TASK DETAILS: The copy should hold exactly the lines below from the one that contains "و شفاف یکی از" through the one that contains "nouvelles solutions métiers" and nothing else, so no pictures.

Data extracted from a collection
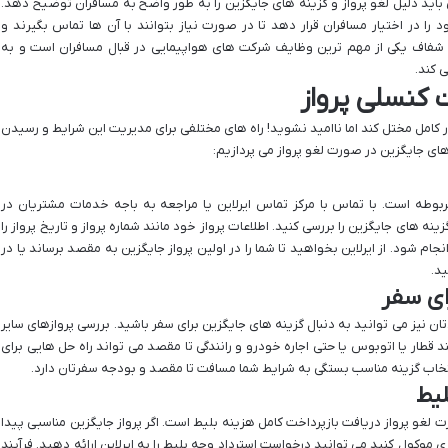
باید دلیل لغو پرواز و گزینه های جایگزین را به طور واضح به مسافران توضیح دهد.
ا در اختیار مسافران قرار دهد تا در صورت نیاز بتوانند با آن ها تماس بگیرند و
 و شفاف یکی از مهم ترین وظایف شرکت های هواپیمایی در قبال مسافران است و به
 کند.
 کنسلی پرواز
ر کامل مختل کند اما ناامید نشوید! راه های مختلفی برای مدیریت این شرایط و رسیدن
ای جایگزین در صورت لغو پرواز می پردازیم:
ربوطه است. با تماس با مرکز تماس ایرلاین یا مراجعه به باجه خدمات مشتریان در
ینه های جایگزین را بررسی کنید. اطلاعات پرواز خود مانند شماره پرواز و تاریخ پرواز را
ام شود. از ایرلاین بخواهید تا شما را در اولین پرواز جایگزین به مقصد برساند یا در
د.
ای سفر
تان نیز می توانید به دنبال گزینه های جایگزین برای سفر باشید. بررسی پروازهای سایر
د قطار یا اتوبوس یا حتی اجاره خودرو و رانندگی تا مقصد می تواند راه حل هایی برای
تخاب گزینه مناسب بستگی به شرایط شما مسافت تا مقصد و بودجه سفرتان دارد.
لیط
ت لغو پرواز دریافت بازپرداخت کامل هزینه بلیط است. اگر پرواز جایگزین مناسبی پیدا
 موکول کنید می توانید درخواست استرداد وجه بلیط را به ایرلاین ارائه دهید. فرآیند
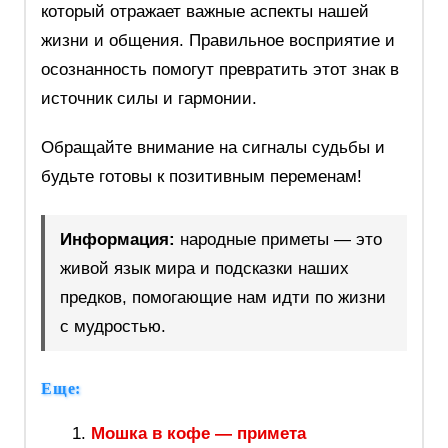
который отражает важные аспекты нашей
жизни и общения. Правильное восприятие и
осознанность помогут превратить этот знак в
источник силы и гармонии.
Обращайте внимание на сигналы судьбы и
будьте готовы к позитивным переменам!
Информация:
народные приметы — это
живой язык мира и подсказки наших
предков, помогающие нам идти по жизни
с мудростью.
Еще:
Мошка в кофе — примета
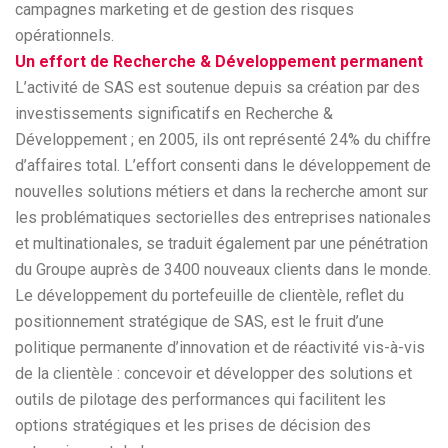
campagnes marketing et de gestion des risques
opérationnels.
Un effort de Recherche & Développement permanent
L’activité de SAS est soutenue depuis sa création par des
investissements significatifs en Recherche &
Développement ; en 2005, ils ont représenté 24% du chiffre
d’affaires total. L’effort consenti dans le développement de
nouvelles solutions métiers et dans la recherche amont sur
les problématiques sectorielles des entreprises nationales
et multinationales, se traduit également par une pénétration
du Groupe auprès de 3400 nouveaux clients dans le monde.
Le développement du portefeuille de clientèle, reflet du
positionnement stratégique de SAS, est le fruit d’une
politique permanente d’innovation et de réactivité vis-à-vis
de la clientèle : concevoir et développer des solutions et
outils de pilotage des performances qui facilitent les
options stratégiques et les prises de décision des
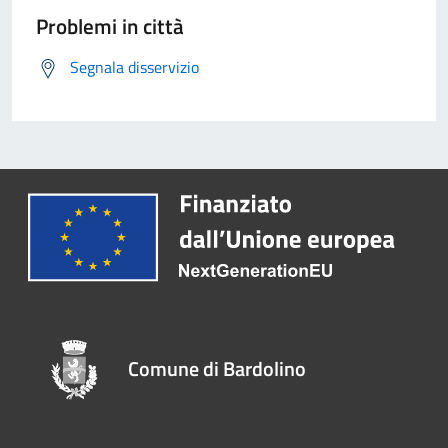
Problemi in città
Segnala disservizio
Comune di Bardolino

ANSWER TO THE PROBLEM:
 و شفاف یکی از مهم ترین وظایف شرکت های هواپیمایی در قبال مسافران است و به
 کند.
 کنسلی پرواز
ر کامل مختل کند اما ناامید نشوید! راه های مختلفی برای مدیریت این شرایط و رسیدن
ای جایگزین در صورت لغو پرواز می پردازیم:
ربوطه است. با تماس با مرکز تماس ایرلاین یا مراجعه به باجه خدمات مشتریان در
ینه های جایگزین را بررسی کنید. اطلاعات پرواز خود مانند شماره پرواز و تاریخ پرواز را
ام شود. از ایرلاین بخواهید تا شما را در اولین پرواز جایگزین به مقصد برساند یا در
د.
ای سفر
تان نیز می توانید به دنبال گزینه های جایگزین برای سفر باشید. بررسی پروازهای سایر
د قطار یا اتوبوس یا حتی اجاره خودرو و رانندگی تا مقصد می تواند راه حل هایی برای
تخاب گزینه مناسب بستگی به شرایط شما مسافت تا مقصد و بودجه سفرتان دارد.
لیط
ت لغو پرواز دریافت بازپرداخت کامل هزینه بلیط است. اگر پرواز جایگزین مناسبی پیدا
 موکول کنید می توانید درخواست استرداد وجه بلیط را به ایرلاین ارائه دهید. فرآیند
который отражает важные аспекты нашей
жизни и общения. Правильное восприятие и
осознанность помогут превратить этот знак в
источник силы и гармонии.
Обращайте внимание на сигналы судьбы и
будьте готовы к позитивным переменам!
Информация:
народные приметы — это
живой язык мира и подсказки наших
предков, помогающие нам идти по жизни
с мудростью.
Еще:
Мошка в кофе — примета
campagnes marketing et de gestion des risques
opérationnels.
Un effort de Recherche & Développement permanent
L’activité de SAS est soutenue depuis sa création par des
investissements significatifs en Recherche &
Développement ; en 2005, ils ont représenté 24% du chiffre
d’affaires total. L’effort consenti dans le développement de
nouvelles solutions métiers et dans la recherche amont sur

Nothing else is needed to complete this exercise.